Instruction » Reproduce the following data exactly, minus any images.

Front-end code change data »
┄┄┄┄┄┄
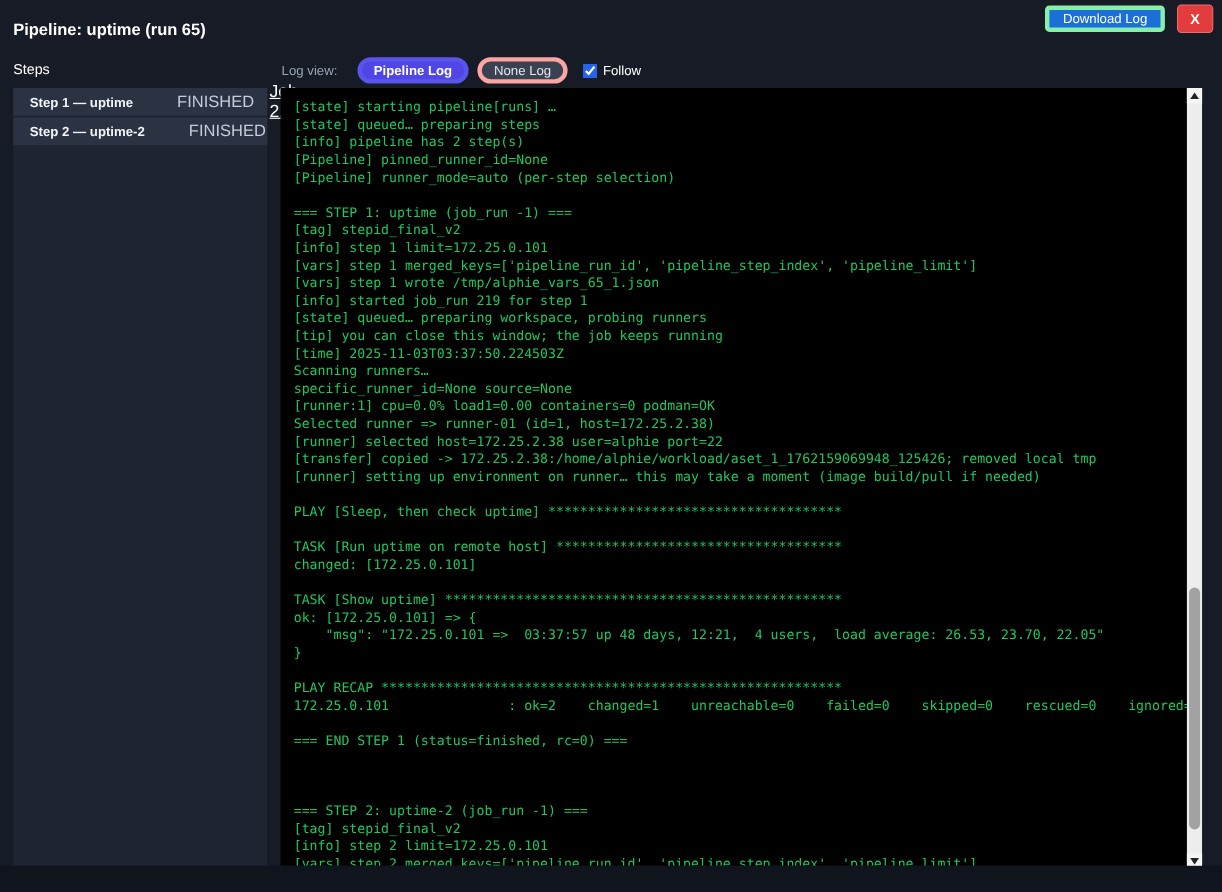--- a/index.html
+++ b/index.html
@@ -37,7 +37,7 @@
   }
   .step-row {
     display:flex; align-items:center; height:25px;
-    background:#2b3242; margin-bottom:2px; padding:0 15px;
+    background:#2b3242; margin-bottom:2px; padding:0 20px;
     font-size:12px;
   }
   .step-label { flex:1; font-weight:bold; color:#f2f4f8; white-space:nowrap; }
┄┄┄┄┄┄
Solution »
--- a/index.html
+++ b/index.html
@@ -37,7 +37,7 @@
   }
   .step-row {
     display:flex; align-items:center; height:25px;
-    background:#2b3242; margin-bottom:2px; padding:0 15px;
+    background:#2b3242; margin-bottom:2px; padding:0 20px;
     font-size:12px;
   }
   .step-label { flex:1; font-weight:bold; color:#f2f4f8; white-space:nowrap; }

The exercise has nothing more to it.